(Collected data)
- Opening Delimiter -
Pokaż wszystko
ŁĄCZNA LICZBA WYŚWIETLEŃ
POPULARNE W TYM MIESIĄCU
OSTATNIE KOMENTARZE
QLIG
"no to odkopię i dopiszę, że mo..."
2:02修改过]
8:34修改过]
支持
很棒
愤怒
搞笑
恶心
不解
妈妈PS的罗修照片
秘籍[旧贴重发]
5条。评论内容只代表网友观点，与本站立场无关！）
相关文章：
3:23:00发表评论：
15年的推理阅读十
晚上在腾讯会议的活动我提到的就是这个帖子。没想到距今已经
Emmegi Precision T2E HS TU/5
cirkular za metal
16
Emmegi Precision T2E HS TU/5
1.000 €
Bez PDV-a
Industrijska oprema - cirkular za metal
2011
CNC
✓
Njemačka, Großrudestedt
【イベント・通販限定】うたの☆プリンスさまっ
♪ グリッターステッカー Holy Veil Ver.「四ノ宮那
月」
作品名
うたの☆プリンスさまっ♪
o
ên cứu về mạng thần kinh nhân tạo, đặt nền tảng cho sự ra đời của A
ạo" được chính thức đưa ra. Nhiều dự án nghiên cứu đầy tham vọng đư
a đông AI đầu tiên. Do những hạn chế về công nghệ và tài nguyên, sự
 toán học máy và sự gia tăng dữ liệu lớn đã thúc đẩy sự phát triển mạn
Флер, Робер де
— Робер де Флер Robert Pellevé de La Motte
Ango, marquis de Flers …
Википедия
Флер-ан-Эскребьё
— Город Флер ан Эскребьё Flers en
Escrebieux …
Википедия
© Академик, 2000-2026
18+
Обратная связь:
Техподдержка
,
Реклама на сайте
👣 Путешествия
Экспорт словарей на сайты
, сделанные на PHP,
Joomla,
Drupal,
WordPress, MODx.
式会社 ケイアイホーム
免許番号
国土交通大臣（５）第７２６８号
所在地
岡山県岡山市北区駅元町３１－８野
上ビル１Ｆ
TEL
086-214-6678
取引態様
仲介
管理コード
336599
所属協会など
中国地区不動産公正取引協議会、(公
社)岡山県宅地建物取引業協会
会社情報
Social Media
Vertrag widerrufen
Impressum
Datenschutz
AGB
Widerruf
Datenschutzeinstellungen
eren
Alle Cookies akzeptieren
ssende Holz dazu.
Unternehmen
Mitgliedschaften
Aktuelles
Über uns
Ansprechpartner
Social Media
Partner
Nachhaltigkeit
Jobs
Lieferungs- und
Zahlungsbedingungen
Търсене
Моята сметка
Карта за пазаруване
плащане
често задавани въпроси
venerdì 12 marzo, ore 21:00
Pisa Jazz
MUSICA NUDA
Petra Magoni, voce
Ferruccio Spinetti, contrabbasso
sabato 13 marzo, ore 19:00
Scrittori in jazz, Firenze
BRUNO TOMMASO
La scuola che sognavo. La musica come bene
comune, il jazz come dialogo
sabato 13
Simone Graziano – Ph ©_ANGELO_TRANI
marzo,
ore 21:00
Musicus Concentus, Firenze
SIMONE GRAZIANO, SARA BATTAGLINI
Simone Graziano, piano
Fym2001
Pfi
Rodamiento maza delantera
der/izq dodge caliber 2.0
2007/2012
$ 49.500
- Closing Delimiter -
Give back exactly the lines from the beginning of the records through the line containing "Musicus Concentus, Firenze", and only those.

Exercise answer =>
Pokaż wszystko
ŁĄCZNA LICZBA WYŚWIETLEŃ
POPULARNE W TYM MIESIĄCU
OSTATNIE KOMENTARZE
QLIG
"no to odkopię i dopiszę, że mo..."
2:02修改过]
8:34修改过]
支持
很棒
愤怒
搞笑
恶心
不解
妈妈PS的罗修照片
秘籍[旧贴重发]
5条。评论内容只代表网友观点，与本站立场无关！）
相关文章：
3:23:00发表评论：
15年的推理阅读十
晚上在腾讯会议的活动我提到的就是这个帖子。没想到距今已经
Emmegi Precision T2E HS TU/5
cirkular za metal
16
Emmegi Precision T2E HS TU/5
1.000 €
Bez PDV-a
Industrijska oprema - cirkular za metal
2011
CNC
✓
Njemačka, Großrudestedt
【イベント・通販限定】うたの☆プリンスさまっ
♪ グリッターステッカー Holy Veil Ver.「四ノ宮那
月」
作品名
うたの☆プリンスさまっ♪
o
ên cứu về mạng thần kinh nhân tạo, đặt nền tảng cho sự ra đời của A
ạo" được chính thức đưa ra. Nhiều dự án nghiên cứu đầy tham vọng đư
a đông AI đầu tiên. Do những hạn chế về công nghệ và tài nguyên, sự
 toán học máy và sự gia tăng dữ liệu lớn đã thúc đẩy sự phát triển mạn
Флер, Робер де
— Робер де Флер Robert Pellevé de La Motte
Ango, marquis de Flers …
Википедия
Флер-ан-Эскребьё
— Город Флер ан Эскребьё Flers en
Escrebieux …
Википедия
© Академик, 2000-2026
18+
Обратная связь:
Техподдержка
,
Реклама на сайте
👣 Путешествия
Экспорт словарей на сайты
, сделанные на PHP,
Joomla,
Drupal,
WordPress, MODx.
式会社 ケイアイホーム
免許番号
国土交通大臣（５）第７２６８号
所在地
岡山県岡山市北区駅元町３１－８野
上ビル１Ｆ
TEL
086-214-6678
取引態様
仲介
管理コード
336599
所属協会など
中国地区不動産公正取引協議会、(公
社)岡山県宅地建物取引業協会
会社情報
Social Media
Vertrag widerrufen
Impressum
Datenschutz
AGB
Widerruf
Datenschutzeinstellungen
eren
Alle Cookies akzeptieren
ssende Holz dazu.
Unternehmen
Mitgliedschaften
Aktuelles
Über uns
Ansprechpartner
Social Media
Partner
Nachhaltigkeit
Jobs
Lieferungs- und
Zahlungsbedingungen
Търсене
Моята сметка
Карта за пазаруване
плащане
често задавани въпроси
venerdì 12 marzo, ore 21:00
Pisa Jazz
MUSICA NUDA
Petra Magoni, voce
Ferruccio Spinetti, contrabbasso
sabato 13 marzo, ore 19:00
Scrittori in jazz, Firenze
BRUNO TOMMASO
La scuola che sognavo. La musica come bene
comune, il jazz come dialogo
sabato 13
Simone Graziano – Ph ©_ANGELO_TRANI
marzo,
ore 21:00
Musicus Concentus, Firenze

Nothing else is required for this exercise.